Several of the characteristic features of premature skin aging (photoaged skin), such as wrinkling, are thought to be caused by damage to the dermal connective tissue brought about by chronic UV radiation. UV radiation increases matrix metalloproteinase activity which is an important factor influencing the development of age-related changes in skin such as loss of collagen.
It has been shown that a basic preparation containing jojoba oil inhibits the UV induced up-regulation of matrix metalloproteinase that causes UV-induced degradation of collagen (5).
Jojoba is an effective moisturizer. The increased demand for safe botanicals in skincare has led researchers to evaluate the role of jojoba oil and many other plants.
In a small pilot study published in the Journal of Cosmetic Dermatology, researchers found that hydrolyzed jojoba esters are able to increase skin hydration and improve sensory skin “feel” when included in a variety of skin, hair and nail care cosmetic/personal care formulations.
Moreover, when hydrolyzed jojoba esters were combined with glycerol, they effectively worked in tandem to enhance skin moisture for at least 24 hours (6).
Additional studies are currently underway.
Jojoba oil may help treat mild acne. The application of clay facial masks is a cosmetic procedure generally used to reduce skin lesions and to improve overall skin condition. In an observational pilot study, researchers collected data about self-treatment with clay jojoba oil masks on participants with acne-prone, lesioned skin and acne.
For 6 weeks, 133 participants applied the masks 2–3 times per week. A 54 percent reduction in total lesion count was observed after 6 weeks of treatment with the clay jojoba oil facial mask. Both inflammatory and non-inflammatory skin lesions were reduced significantly after treatment compared to baseline (7).
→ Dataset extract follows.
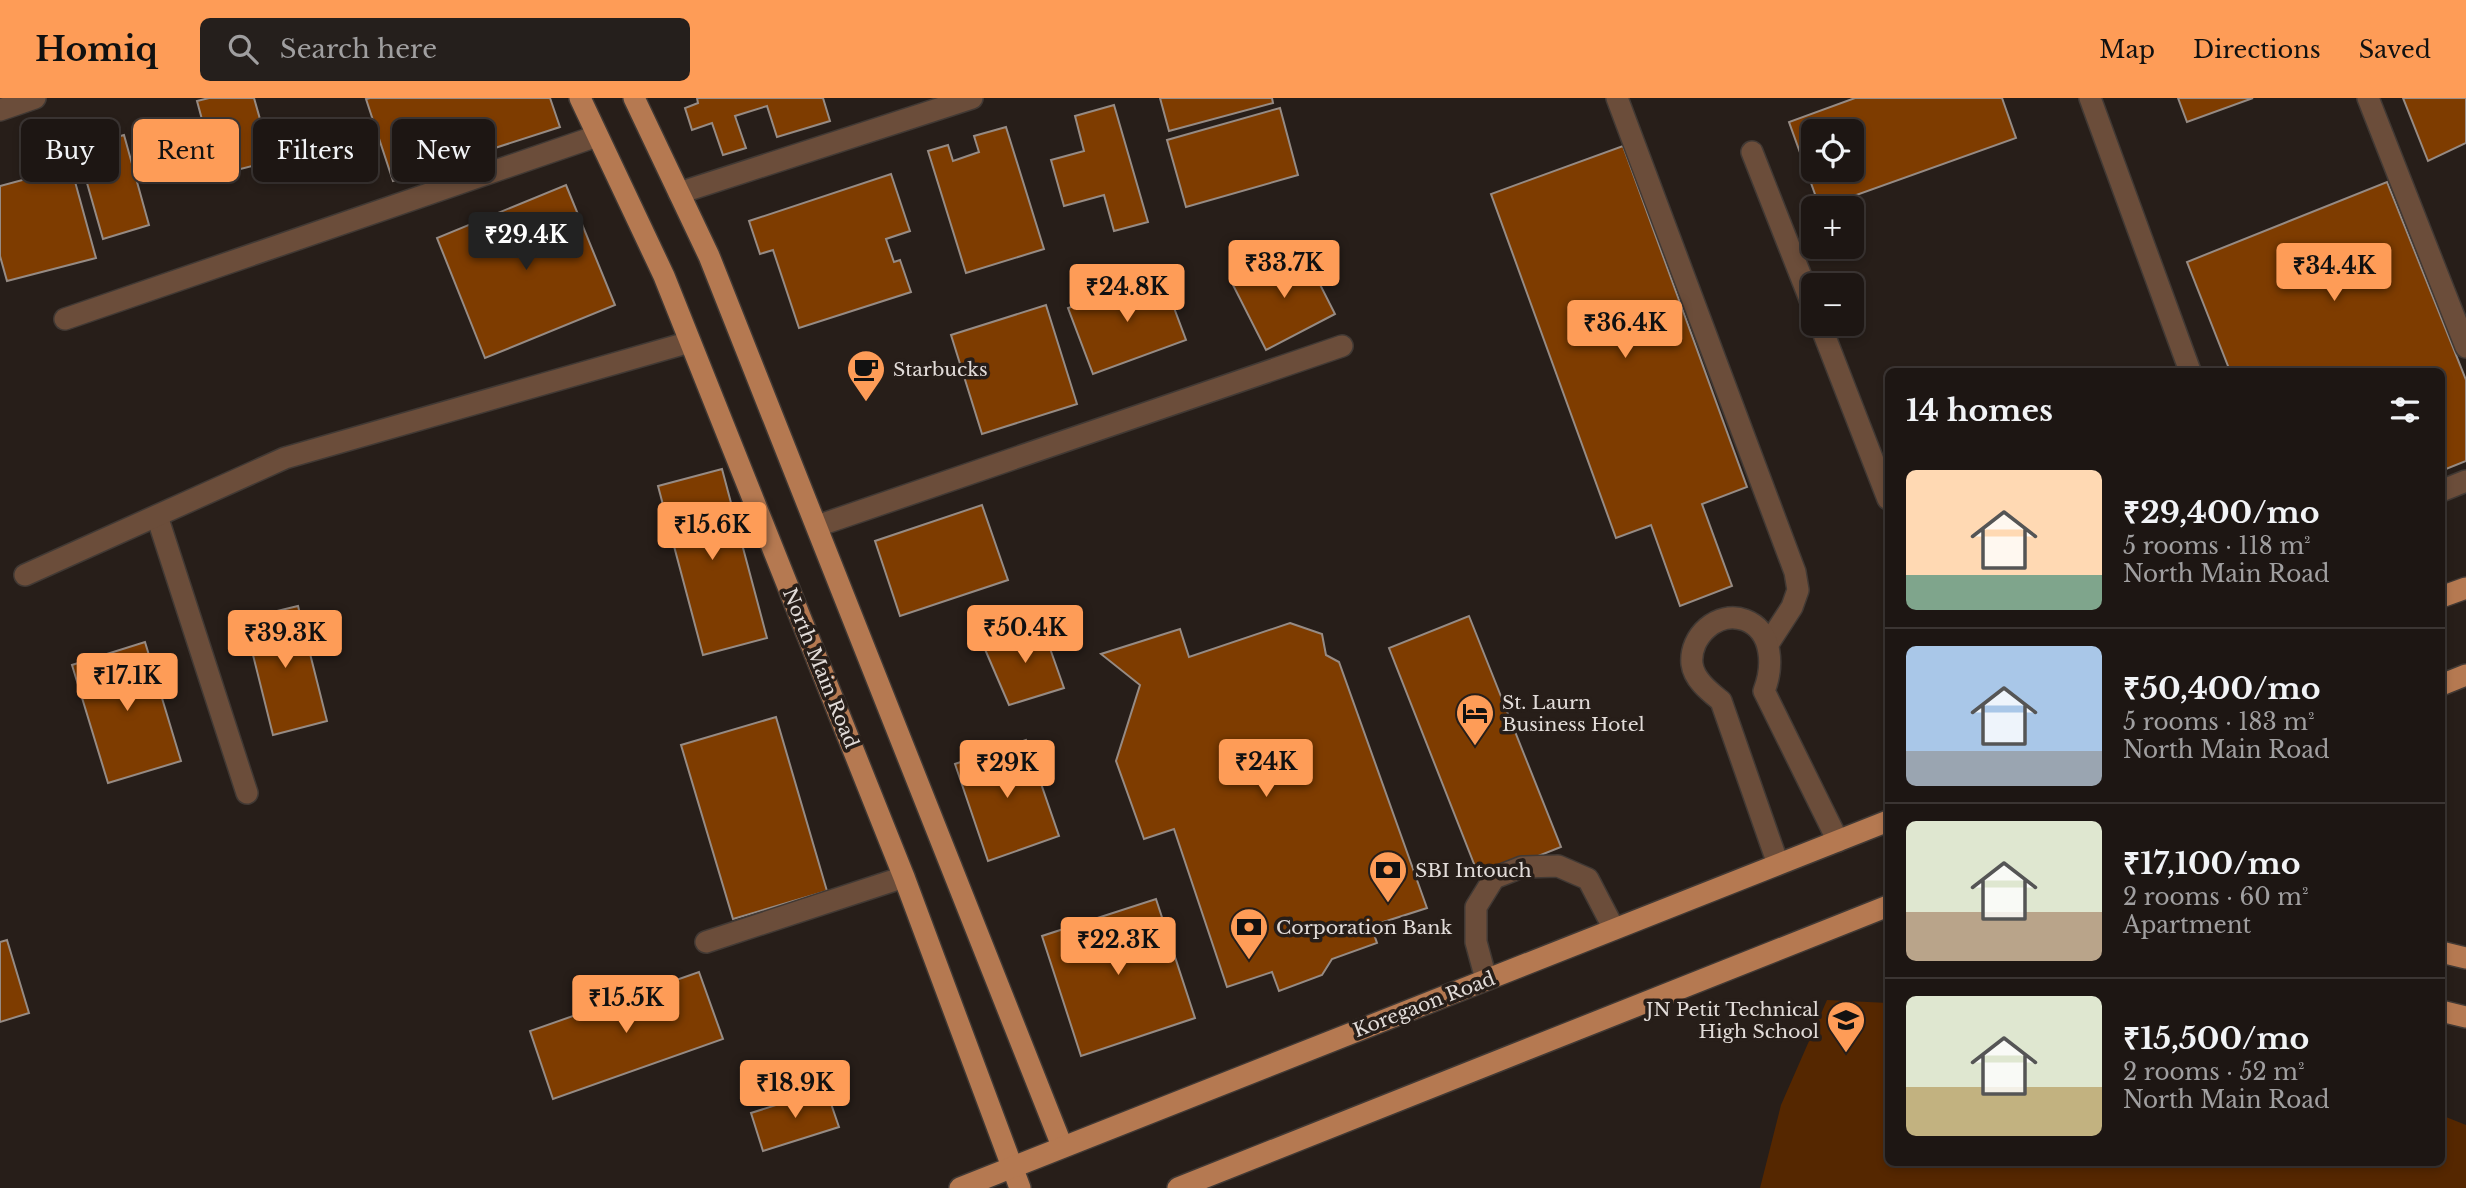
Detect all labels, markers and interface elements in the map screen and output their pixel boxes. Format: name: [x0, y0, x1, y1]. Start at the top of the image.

Jojoba extracts have antibacterial and antiviral properties. In a 2017 review of the history and the medical and industrial importance of the jojoba plant, authors presented that jojoba extract has effective antimicrobial activity against some bacterial and fungal species. The species noted included Bacillus cereus, Salmonella typhimurium, Clostridium perfringens, Escherichia coli, Aspergillus flavus and Candida albicans (8).
Simmondsia chinensis leaf extract has also shown antiviral activity against herpes simplex virus (HSV) infection (9).
Jojoba oil has anti-inflammation properties. Jojoba liquid wax has been shown to have anti-inflammatory properties in a number of experimental models with promising results.
According to Pharmacological Research, it caused reduction of carrageenin-induced rat paw edema (a model used in clinical studies to test anti-inflammatory drugs) in addition to diminishing prostaglandin E2 (PGE2) level (a potent inflammatory mediator).
In rats with lipopolysaccharide-induced inflammation, supplementation reduced nitric oxide level and tumor necrosis factor a (TNF-α) release — two pro-inflammatory mediators.
Further investigations are needed to identify the active constituents responsible for the anti-inflammatory property of jojoba liquid wax (10).
It has been reported that application of moisturizing cream contain jojoba oil can cause contact dermatitis. It is best to perform a patch test before use.
Jojoba should not be ingested. Jojoba contains a chemical called erucic acid, which can cause serious side effects such as heart damage (11).
Jojoba oil is available in many commercial skincare products for use as a skin moisturizer. It can also be found in shampoos and conditioners. A few drops of oil can be added to creams and lotions or used directly on the skin.
Jojoba oil is the fatty acid component of the seeds of the jojoba plant that is regarded for its emollient properties. It can be found as an ingredient in many skincare and hair care products. Jojoba is being studied for various other benefits, including its appetite suppressing effect and ability to help heal wounds and treat mild acne.
Studies also show jojoba oil’s antibacterial, antiviral and anti-inflammation properties.